Monday, May 14, 2018

Glasgow Branch Meeting (16/5)

Wednesday, 16 May 
7:00pm - 9:00pm
Maryhill Community Central Halls,
304 Maryhill Road, 
Glasgow G20 7YE

 In keeping with the tenet that working class emancipation necessarily excludes the role of political leadership , the Socialist Party of Great Britain is a leader-free political party where its executive committee is solely for housekeeping admin duties and cannot determine policy or even submit resolutions to conference (and btw all the EC minutes are available for public scrutiny with access on the web as proof of our commitment to openness and democracy ) . All conference decisions have to be ratified by a referendum of the whole membership . The General Secretary has no position of power or authority over any other member being a dogsbody. Despite some very charismatic writers and speakers in the past , no personality has held undue influence over the Socialist Party. Although some left-wing wag can wise-crack that we are "museum marxists", the longevity of the SPGB as a political organisation based on agreed goals, methods and organisational principles and which has produced without interruption a monthly magazine for over a hundred years through two world wars is an achievement that most anarchist organisations can only aspire towards.

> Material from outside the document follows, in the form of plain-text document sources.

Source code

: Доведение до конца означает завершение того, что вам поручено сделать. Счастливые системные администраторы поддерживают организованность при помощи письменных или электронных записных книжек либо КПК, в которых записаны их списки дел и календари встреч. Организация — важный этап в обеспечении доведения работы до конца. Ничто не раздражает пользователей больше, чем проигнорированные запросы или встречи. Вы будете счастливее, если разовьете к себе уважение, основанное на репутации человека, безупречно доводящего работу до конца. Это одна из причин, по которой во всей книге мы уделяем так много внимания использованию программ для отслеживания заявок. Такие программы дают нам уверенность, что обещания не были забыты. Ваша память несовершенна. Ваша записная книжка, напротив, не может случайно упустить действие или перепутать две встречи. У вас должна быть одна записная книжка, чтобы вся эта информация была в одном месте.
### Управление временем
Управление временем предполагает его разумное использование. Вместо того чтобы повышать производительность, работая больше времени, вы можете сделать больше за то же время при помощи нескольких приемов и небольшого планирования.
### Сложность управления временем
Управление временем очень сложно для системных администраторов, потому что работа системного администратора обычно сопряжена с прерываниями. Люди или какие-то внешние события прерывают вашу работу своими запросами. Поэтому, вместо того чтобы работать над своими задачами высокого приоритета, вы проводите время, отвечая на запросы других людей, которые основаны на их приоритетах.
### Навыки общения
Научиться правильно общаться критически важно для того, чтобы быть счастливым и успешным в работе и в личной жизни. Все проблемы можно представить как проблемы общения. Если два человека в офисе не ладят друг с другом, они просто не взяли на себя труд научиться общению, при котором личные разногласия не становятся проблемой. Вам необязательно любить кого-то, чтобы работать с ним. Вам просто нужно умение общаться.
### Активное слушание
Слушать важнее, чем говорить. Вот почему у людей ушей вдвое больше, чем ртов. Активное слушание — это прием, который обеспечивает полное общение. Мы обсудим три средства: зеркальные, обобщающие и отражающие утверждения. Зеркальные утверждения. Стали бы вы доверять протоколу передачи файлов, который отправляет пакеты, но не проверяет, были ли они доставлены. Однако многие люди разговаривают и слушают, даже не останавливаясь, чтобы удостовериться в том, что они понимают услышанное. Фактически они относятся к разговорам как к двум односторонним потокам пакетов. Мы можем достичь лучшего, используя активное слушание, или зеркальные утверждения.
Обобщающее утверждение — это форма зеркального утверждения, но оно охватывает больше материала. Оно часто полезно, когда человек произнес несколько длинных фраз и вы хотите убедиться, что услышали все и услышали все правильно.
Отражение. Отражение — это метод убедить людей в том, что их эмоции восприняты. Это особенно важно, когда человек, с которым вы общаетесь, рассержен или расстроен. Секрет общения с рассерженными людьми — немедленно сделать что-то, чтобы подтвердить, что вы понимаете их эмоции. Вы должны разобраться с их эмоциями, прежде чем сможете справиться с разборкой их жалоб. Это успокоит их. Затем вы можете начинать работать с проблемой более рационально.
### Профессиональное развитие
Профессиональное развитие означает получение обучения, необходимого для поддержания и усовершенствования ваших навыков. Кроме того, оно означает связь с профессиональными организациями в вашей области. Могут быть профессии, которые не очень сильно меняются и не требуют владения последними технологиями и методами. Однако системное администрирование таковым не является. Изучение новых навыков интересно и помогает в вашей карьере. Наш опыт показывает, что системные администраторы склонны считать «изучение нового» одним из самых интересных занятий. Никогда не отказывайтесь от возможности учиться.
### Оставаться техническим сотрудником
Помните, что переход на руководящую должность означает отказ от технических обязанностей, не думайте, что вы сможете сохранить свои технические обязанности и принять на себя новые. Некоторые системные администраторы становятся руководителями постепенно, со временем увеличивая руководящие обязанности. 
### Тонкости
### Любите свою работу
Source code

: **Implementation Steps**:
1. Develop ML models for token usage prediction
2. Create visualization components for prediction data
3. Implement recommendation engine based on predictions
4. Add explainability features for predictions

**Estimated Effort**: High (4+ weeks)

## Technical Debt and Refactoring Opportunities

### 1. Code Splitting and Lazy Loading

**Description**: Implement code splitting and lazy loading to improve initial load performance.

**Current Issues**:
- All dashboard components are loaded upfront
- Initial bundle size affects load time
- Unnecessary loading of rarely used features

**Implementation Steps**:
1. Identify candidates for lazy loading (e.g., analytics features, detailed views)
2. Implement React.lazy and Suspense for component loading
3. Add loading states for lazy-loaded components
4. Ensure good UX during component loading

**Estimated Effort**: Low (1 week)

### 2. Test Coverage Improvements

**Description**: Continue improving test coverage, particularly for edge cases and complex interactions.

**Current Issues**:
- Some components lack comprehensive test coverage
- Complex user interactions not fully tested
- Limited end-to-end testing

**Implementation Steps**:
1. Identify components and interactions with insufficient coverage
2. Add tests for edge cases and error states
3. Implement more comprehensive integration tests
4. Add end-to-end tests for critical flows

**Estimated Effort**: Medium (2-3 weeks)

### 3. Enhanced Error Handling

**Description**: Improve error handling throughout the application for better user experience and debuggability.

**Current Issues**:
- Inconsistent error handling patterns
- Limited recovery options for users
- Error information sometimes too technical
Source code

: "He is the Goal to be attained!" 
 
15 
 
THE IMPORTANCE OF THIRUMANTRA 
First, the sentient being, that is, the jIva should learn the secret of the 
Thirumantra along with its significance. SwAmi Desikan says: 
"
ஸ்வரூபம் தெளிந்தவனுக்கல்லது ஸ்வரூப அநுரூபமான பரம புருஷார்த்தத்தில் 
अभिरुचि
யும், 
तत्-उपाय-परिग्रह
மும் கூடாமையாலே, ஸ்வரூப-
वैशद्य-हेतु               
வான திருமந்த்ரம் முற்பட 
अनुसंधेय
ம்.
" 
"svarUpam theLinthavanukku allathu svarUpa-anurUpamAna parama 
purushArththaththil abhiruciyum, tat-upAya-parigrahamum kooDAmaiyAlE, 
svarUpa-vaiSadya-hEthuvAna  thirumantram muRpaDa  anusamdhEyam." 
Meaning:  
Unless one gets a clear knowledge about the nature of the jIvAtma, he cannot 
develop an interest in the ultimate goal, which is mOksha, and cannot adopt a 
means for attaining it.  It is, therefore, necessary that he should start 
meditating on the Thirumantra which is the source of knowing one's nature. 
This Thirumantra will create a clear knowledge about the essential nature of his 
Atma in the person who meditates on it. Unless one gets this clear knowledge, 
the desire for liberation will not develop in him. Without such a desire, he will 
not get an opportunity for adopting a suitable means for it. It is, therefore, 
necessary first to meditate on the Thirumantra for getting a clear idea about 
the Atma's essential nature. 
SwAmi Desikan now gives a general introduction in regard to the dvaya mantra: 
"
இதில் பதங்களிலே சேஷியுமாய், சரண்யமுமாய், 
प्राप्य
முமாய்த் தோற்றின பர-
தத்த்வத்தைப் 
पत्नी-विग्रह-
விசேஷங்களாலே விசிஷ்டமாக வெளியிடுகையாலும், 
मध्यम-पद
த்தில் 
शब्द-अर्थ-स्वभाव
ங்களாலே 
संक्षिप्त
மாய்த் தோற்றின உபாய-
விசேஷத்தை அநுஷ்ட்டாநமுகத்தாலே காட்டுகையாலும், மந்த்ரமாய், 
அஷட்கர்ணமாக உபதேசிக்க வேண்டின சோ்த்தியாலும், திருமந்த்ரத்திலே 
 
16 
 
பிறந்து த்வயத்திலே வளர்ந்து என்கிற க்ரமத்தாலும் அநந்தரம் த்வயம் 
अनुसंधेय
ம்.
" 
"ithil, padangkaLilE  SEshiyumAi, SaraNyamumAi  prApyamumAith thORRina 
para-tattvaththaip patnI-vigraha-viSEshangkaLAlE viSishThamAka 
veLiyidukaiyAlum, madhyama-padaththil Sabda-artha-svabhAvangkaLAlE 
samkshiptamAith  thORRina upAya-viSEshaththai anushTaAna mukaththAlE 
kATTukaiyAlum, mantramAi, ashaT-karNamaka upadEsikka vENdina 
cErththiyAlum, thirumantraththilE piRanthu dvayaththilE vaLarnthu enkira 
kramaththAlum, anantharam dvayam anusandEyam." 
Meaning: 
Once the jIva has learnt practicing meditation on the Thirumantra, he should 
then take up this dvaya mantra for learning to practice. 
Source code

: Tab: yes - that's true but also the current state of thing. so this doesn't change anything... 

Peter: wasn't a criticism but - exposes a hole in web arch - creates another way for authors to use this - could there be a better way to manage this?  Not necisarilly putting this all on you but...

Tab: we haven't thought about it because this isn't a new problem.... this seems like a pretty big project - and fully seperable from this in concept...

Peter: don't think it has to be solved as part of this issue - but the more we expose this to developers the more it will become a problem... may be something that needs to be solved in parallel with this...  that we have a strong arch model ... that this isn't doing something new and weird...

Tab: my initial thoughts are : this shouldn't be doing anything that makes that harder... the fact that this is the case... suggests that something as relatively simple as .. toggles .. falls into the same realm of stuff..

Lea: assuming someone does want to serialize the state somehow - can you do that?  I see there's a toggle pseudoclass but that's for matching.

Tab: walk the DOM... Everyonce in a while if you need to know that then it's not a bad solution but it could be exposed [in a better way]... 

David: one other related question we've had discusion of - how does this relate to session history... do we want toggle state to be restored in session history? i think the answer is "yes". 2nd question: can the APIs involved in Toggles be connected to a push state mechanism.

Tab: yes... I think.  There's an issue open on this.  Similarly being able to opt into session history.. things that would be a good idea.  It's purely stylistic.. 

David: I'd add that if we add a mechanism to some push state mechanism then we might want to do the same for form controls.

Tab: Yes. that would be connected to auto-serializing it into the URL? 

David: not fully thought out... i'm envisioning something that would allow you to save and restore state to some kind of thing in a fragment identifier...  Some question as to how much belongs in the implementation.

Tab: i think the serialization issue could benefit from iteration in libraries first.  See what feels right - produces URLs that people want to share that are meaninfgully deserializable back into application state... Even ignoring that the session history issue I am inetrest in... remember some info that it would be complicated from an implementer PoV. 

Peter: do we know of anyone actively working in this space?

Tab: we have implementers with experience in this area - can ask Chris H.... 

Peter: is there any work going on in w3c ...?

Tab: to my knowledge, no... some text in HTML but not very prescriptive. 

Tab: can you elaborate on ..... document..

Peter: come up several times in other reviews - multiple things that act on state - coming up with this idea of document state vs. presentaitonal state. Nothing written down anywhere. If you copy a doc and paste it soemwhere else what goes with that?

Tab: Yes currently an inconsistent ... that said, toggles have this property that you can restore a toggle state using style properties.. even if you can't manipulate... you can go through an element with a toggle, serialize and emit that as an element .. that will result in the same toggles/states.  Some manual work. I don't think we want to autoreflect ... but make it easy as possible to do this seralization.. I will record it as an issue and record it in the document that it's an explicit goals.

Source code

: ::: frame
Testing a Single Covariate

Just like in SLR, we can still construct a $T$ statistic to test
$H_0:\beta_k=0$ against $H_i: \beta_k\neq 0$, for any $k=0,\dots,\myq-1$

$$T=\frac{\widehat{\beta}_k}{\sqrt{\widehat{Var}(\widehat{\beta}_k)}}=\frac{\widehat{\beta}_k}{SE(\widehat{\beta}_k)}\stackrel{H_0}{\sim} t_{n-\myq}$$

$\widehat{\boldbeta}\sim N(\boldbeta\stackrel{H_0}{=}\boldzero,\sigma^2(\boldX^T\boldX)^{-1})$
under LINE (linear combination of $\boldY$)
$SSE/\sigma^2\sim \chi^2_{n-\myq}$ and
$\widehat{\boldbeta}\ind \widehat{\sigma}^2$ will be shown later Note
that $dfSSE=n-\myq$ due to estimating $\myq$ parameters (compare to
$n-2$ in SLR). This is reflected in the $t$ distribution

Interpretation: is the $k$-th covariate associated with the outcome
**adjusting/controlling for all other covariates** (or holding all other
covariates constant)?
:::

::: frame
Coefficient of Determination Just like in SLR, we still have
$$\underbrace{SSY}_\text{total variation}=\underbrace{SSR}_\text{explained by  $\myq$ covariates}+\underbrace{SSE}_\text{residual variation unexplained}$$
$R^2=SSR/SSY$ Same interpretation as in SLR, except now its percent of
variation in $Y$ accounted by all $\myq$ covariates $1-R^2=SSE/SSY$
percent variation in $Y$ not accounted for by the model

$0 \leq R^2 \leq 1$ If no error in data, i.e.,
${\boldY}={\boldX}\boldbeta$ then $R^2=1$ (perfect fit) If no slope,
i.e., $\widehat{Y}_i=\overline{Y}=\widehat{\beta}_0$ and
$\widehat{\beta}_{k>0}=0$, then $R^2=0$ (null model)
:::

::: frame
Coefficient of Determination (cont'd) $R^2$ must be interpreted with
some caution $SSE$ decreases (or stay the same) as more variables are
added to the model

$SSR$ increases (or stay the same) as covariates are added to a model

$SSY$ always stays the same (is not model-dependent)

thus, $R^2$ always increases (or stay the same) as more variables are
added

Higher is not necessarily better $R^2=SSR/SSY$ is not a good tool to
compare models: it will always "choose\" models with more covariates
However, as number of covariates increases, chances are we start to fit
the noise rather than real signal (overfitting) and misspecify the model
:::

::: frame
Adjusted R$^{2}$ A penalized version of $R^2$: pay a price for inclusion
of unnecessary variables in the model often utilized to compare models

There are common misrepresentations and parodies of the Socialist Party's positions. The sole purpose of the SPGB is to argue for socialism, and put up candidates to measure how many socialist voters there are. We await the necessary future mass socialist party as impatiently as others and do not claim for ourselves the mantle of being or becoming that organisation . The function of the SPGB is to make socialists, to propagate socialism, and to point out to the workers that they must achieve their own emancipation. It does not say: “Follow us! Trust us! We shall emancipate you.”  Socialism must be achieved by the workers acting for themselves. We are unique among political parties in calling on people NOT to vote for them unless they agree with what they stand for.  The SPGB does not insist that the workers be convinced one by one by members of the party

".... if we hoped to achieve Socialism ONLY by our propaganda, the outlook would indeed be bad. But it is capitalism itself, unable to solve crises, unemployment, and poverty, engaging in horrifying wars, which is digging its own grave. Workers are learning by bitter experience and bloody sacrifice for interests not their own. They are learning very slowly. Our job is to shorten the time, to speed up the process." Socialism or Chaos

This socialist majority will elect socialist delegates to whatever democratic institutions exist ( and these may be soviets or workers councils in some places), with the sole objective of legitimately abolishing capitalism. The SPGB are well aware that if such a majority existed it could do as it damn well pleased, but we consider that a democratic mandate would smooth the transition and we are also aware that the socialist majority might in certain circumstances have to use force to impose its will, but consider this an unlikely scenario.

The difference between the Socialist Party and anarchists is not over the aim of abolishing the State but over how to do this. Anarchists say that the first objective of the workers' revolution against capitalism should be to abolish the State. socialists say that to abolish the State, the socialist working class majority must first win control of it and, if necessary, retain it (in albeit a suitably very modified form) but for a very short while just in case any pro-capitalist recalcitrant minority should try to resist the establishment of socialism. Once socialism, as the common ownership and democratic control of the means of production by the whole people, has been established (which the Socialist Party has always claimed can be done almost immediately,) the State is dismantled, dissolved completely We are not talking years or decades or generations but as a continuation of the immediate revolutionary phase of the overthrow of capitalism.

Class struggle without any clear understanding of where you are going is simply committing oneself to a never-ending treadmill. This is where the Leninists go wrong. They think mechanistically that a sense of revolutionary direction emerges spontaneously out of "the struggle" thus circumventing the realm of ideology - the need to educate. It does not. The workers can never win the class struggle while it is confined simply to the level of trade union militancy; it has to be transformed into a socialist consciousness. Conversely, socialist consciousness cannot simply rely for its own increase on ideological persuasion. It has to link up with the practical struggle. The success of the socialist revolution will depend on the growth of socialist consciousness on a mass scale and that these changed ideas can only develop through a practical movement.